Sure, you might get a good photo out of it, but there could be other consequences if the unexpected happens. What if you lose control of your selfie stick, and your smartphone falls from ten feet up? I bet you’re assuming I’m talking about the shattering impact on an unforgiving cement surface. Not necessarily…
During our recent vacation to Niagara Falls, I observed scores of selfie sticks in action and extended over what I would consider a no-fly zone… the Niagara River! You’ve got to believe that over the years, there have been at least a few unfortunate smartphones that have taken the plunge over the Falls after capturing the perfect selfie…
Now, lots of folks love using their selfie sticks. And I grant that I may be in the minority on this topic. But if I may, I’d like to offer a few other ways to generate a great group family photo without using a selfie stick…
Ask a Stranger
First off, you may not actually have to take a selfie. It should go without saying that it’s okay to ask a stranger to take your photo. You can also simultaneously offer to take their photo as a reciprocal gesture.
(Chances are you’re not the only one who’d like to take advantage of a photographic opportunity.)
And assuming the stranger can frame the shot and get everyone’s eyes open, it should be a pretty good picture, simply because it’ll likely be wide enough to reveal the background.
(Where you are is always an important part of any group photo.)
I find most strangers actually err by not zooming in enough or walking forward. But that’s okay, because you can crop the shot later.
Use a Wider Lens
If nobody else is around, and you’re on your own, the trick is to make sure you’re using a camera with a wide enough lens. It needs to be able to see your entire family when you stretch out your arm to attempt the selfie.
(My Panasonic Lumix LX10 has a zoom lens that starts at 24mm, which is perfect to capture my family and me. I’ve also successfully jammed eight people into my Lumix selfies, but it’s a snug shot.)
Not all cameras and smartphones use lenses that wide. So, you’ve got to pay attention to this detail. (I understand the iPhone 11 has a wider front-facing camera for horizontal group selfies.)
Don’t Look at the Screen
Of course, it really helps if you can actually see what your selfie is going to look like. This isn’t a problem when using a smartphone, because the front screen is always right there. But if you’re holding a standalone camera, it’s much better if its rear screen can flip up for you to see.

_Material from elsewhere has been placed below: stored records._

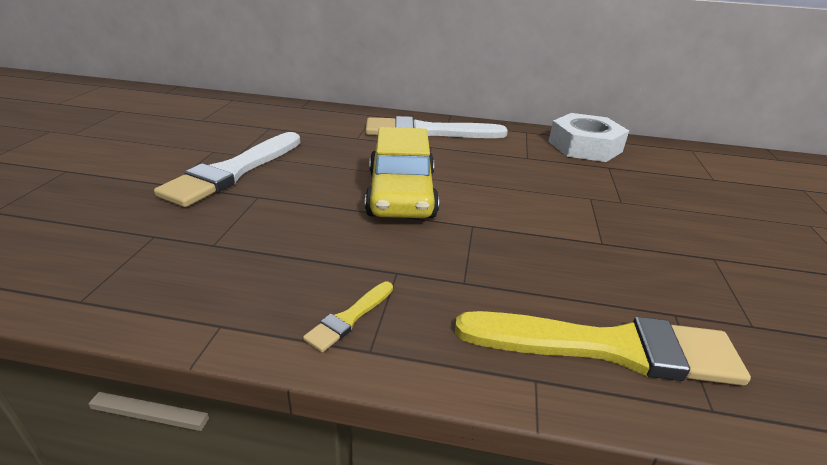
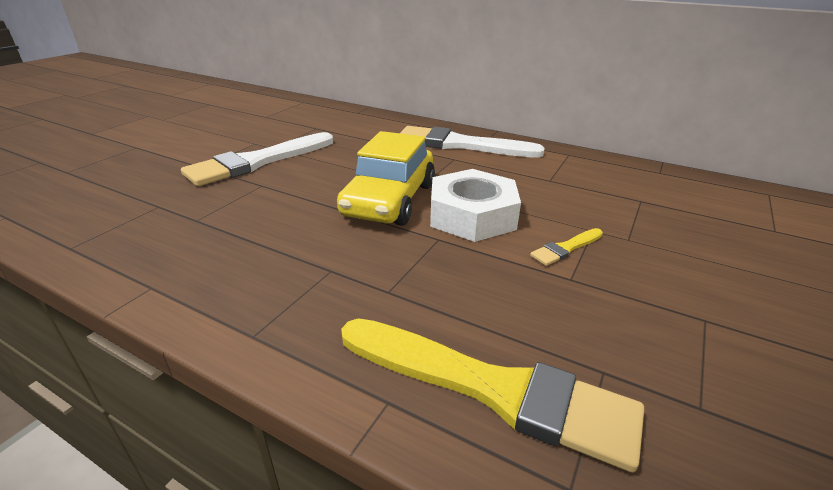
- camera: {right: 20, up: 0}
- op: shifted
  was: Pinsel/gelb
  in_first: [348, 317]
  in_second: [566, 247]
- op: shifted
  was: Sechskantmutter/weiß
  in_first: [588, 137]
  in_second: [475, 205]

Either way, you’ve got to instruct everyone to not look at the screen, but at the lens. Otherwise, you’ll capture this odd moment of your family looking someone distracted. They’ll be sort of looking at the lens, but not really.
Don’t Forget the Basics
Once you’ve figured out how to get your whole family framed in the shot, here are a few more tips to get the best selfie possible-
- Always snap several photos.
(That helps ensure someone isn’t blinking at the wrong moment.)
- Try to make sure there’s enough light hitting you from the front to keep you well lit.
- Avoid harsh, direct sunlight that’s sure to make someone in your shot squint in pain.
- Frame the shot to include the key parts of your environment.
Granted, you may not be able to architect your shot to include all of these factors. If you’ve got to compromise, don’t give up the ‘where.’
(When you’re at Niagara Falls, you’d better show some water in the background!)
Finally, taking a good selfie with any camera takes practice. So, you’ve got some homework to do if you’re using a new camera.
The most important point is you don’t have to use a selfie stick to get the shot you want. You could choose to rely on the kindness of strangers, or you may need to stretch your arm out to the edge of its sockets…
But your smartphone will remain firmly within your sphere of influence.